Provided text:

##############################

Quercus frutex
- Conservation status: Least Concern (IUCN 3.1)

Scientific classification
- Kingdom: Plantae
- Clade: Embryophytes
- Clade: Tracheophytes
- Clade: Spermatophytes
- Clade: Angiosperms
- Clade: Eudicots
- Clade: Rosids
- Order: Fagales
- Family: Fagaceae
- Genus: Quercus
- Subgenus: Quercus subg. Quercus
- Section: Quercus sect. Quercus
- Species: Q. frutex
- Binomial name: Quercus frutex Trel.

= Quercus frutex =

- Genus: Quercus
- Species: frutex
- Authority: Trel.
- Conservation status: LC

Species of oak tree

Quercus frutex is a species of flowering plant in the family Fagaceae. It is endemic to central Mexico, found in México State, D.F., Tlaxcala, Hidalgo, Jalisco, Puebla, and Oaxaca. It is placed in Quercus section Quercus.

##############################

Data listing:
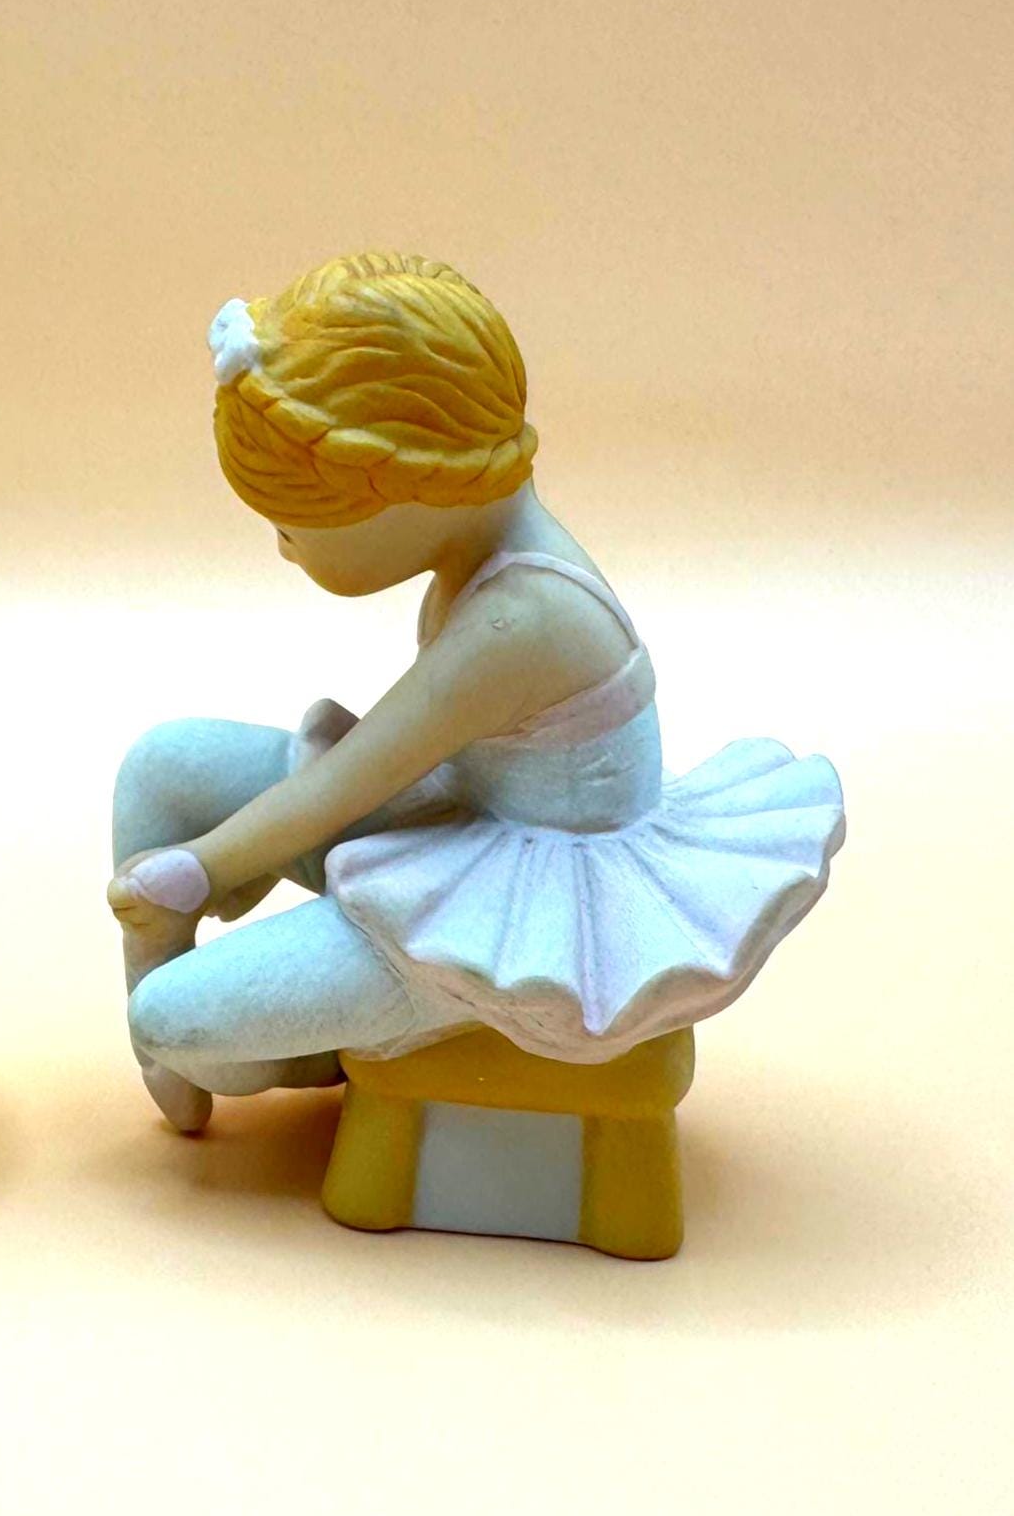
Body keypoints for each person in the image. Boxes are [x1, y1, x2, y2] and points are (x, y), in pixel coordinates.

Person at [108, 253, 844, 1133]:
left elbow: (347, 783)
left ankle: (350, 1035)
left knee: (171, 1019)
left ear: (402, 488)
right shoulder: (480, 550)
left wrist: (204, 868)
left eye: (296, 524)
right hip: (464, 806)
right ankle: (177, 970)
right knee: (163, 766)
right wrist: (187, 880)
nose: (283, 546)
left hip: (522, 901)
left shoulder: (520, 621)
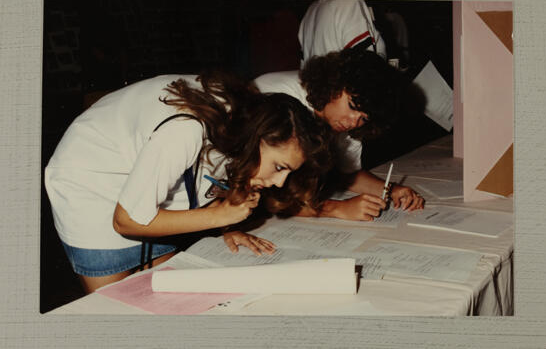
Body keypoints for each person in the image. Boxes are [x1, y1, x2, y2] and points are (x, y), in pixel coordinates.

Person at [44, 71, 332, 293]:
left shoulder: (241, 123)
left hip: (146, 169)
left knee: (167, 293)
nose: (280, 182)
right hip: (92, 176)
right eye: (279, 167)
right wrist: (214, 217)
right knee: (118, 307)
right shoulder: (185, 131)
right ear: (259, 136)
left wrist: (224, 225)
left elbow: (206, 176)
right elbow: (126, 221)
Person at [254, 48, 424, 222]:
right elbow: (266, 192)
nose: (353, 122)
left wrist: (389, 189)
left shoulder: (340, 121)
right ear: (333, 84)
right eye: (351, 106)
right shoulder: (281, 99)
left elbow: (348, 174)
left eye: (364, 118)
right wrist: (336, 208)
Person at [298, 0, 387, 67]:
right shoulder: (348, 2)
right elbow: (366, 65)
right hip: (346, 89)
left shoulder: (311, 10)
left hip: (320, 89)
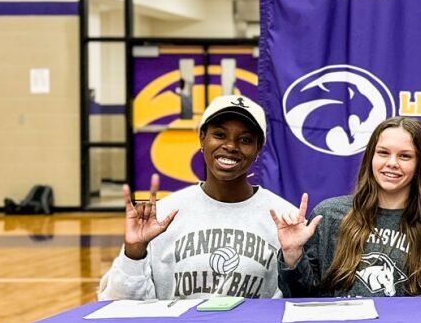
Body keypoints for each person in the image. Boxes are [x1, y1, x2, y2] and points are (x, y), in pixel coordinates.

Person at [97, 94, 294, 300]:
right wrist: (134, 252)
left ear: (258, 148)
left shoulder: (284, 219)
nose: (230, 146)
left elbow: (296, 308)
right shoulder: (163, 216)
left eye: (245, 140)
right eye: (219, 134)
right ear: (202, 138)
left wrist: (295, 259)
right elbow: (115, 306)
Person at [273, 116, 421, 297]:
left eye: (405, 156)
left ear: (419, 165)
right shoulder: (329, 215)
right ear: (371, 158)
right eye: (383, 153)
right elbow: (299, 296)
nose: (392, 163)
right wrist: (292, 253)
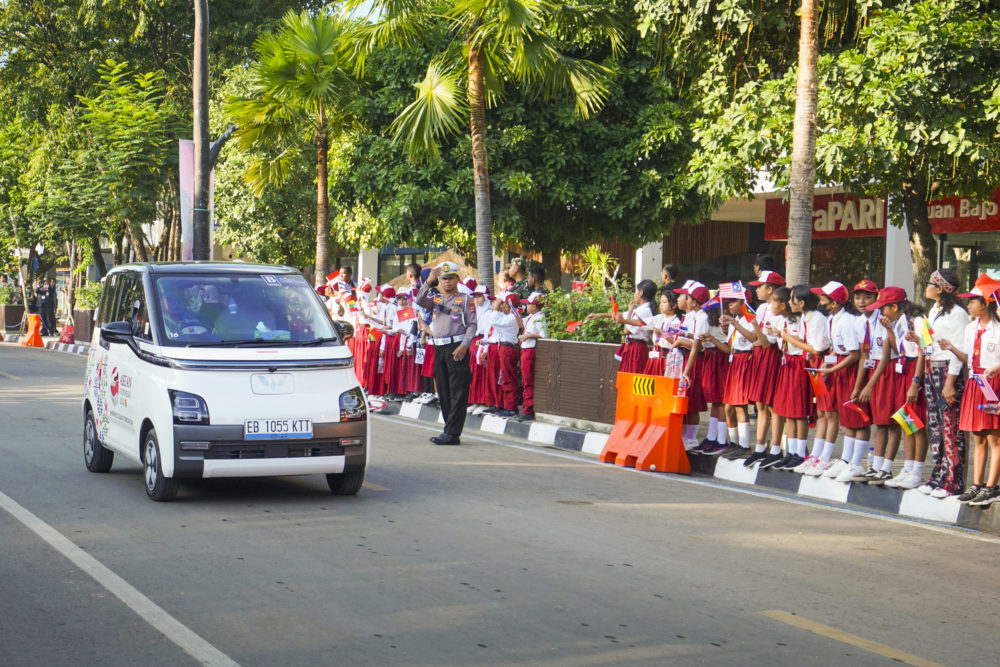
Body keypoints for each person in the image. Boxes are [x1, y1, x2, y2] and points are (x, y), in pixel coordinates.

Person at [915, 269, 969, 497]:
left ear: (940, 288)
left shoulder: (957, 313)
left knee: (950, 427)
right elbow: (932, 340)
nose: (926, 287)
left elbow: (959, 349)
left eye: (930, 283)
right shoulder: (935, 309)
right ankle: (938, 473)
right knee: (934, 425)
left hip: (948, 371)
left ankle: (953, 480)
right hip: (931, 366)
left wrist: (950, 383)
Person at [414, 261, 477, 445]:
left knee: (458, 390)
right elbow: (418, 301)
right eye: (443, 278)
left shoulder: (466, 299)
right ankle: (449, 429)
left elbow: (472, 325)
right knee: (443, 390)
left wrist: (465, 346)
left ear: (457, 279)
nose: (447, 282)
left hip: (456, 347)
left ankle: (452, 433)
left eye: (450, 278)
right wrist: (428, 282)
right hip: (439, 347)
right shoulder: (436, 299)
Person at [953, 274, 1000, 506]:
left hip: (995, 383)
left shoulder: (998, 328)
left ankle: (992, 486)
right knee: (977, 435)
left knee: (995, 437)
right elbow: (968, 357)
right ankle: (977, 484)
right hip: (975, 382)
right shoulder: (971, 328)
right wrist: (951, 349)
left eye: (973, 301)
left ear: (986, 303)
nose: (968, 305)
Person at [811, 282, 862, 479]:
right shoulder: (833, 319)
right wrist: (828, 363)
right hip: (838, 366)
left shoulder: (846, 321)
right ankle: (842, 459)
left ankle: (849, 461)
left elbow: (854, 354)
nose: (820, 300)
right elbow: (836, 347)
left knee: (850, 415)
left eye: (823, 297)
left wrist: (833, 368)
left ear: (832, 303)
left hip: (847, 369)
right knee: (837, 413)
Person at [743, 271, 786, 467]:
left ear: (770, 289)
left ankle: (775, 448)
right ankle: (760, 447)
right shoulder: (761, 309)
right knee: (760, 403)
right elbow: (755, 338)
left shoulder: (778, 312)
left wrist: (757, 334)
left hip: (772, 357)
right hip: (760, 357)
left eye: (760, 286)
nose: (756, 289)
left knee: (772, 405)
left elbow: (768, 343)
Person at [720, 288, 755, 458]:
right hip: (734, 361)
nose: (730, 305)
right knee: (728, 407)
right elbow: (729, 347)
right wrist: (712, 339)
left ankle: (744, 444)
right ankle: (734, 442)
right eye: (729, 302)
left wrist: (735, 323)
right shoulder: (737, 321)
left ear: (744, 303)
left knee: (741, 405)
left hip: (745, 360)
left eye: (734, 301)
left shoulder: (749, 319)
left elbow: (753, 338)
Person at [487, 293, 523, 418]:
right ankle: (508, 405)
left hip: (507, 348)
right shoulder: (511, 316)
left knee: (508, 378)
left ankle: (511, 407)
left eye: (504, 305)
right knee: (505, 378)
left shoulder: (511, 318)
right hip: (506, 347)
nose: (502, 307)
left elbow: (493, 319)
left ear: (508, 306)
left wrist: (495, 307)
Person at [518, 292, 547, 420]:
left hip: (530, 349)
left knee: (528, 380)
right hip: (525, 349)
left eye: (528, 304)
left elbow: (544, 335)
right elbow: (521, 324)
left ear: (534, 307)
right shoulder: (532, 316)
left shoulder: (540, 317)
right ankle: (526, 407)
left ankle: (528, 409)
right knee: (525, 379)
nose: (526, 306)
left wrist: (529, 335)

##############################

List of tasks:
a) Rewrite the Quercus frutex entry from "Quercus frutex is" down to "Quercus section Quercus.", swapping "endemic" for "native".
b) Carry the Quercus frutex entry forward by writing the part that comes next after its last sentence.
The material that comes after the text about Quercus frutex stands on its own and is not part of that text.

Responses:
a)
Quercus frutex is a species of flowering plant in the family Fagaceae. It is native to central Mexico, found in México State, D.F., Tlaxcala, Hidalgo, Jalisco, Puebla, and Oaxaca. It is placed in Quercus section Quercus.

b)
Quercus frutex is a shrub growing up to 2.5 m tall (very rarely attaining tree stature at 7 meters in height), spreading by means of underground rhizomes and thus forming sizable clonal colonies. The bark is dark gray. The leaves are oblong, with no teeth or with a few shallow teeth.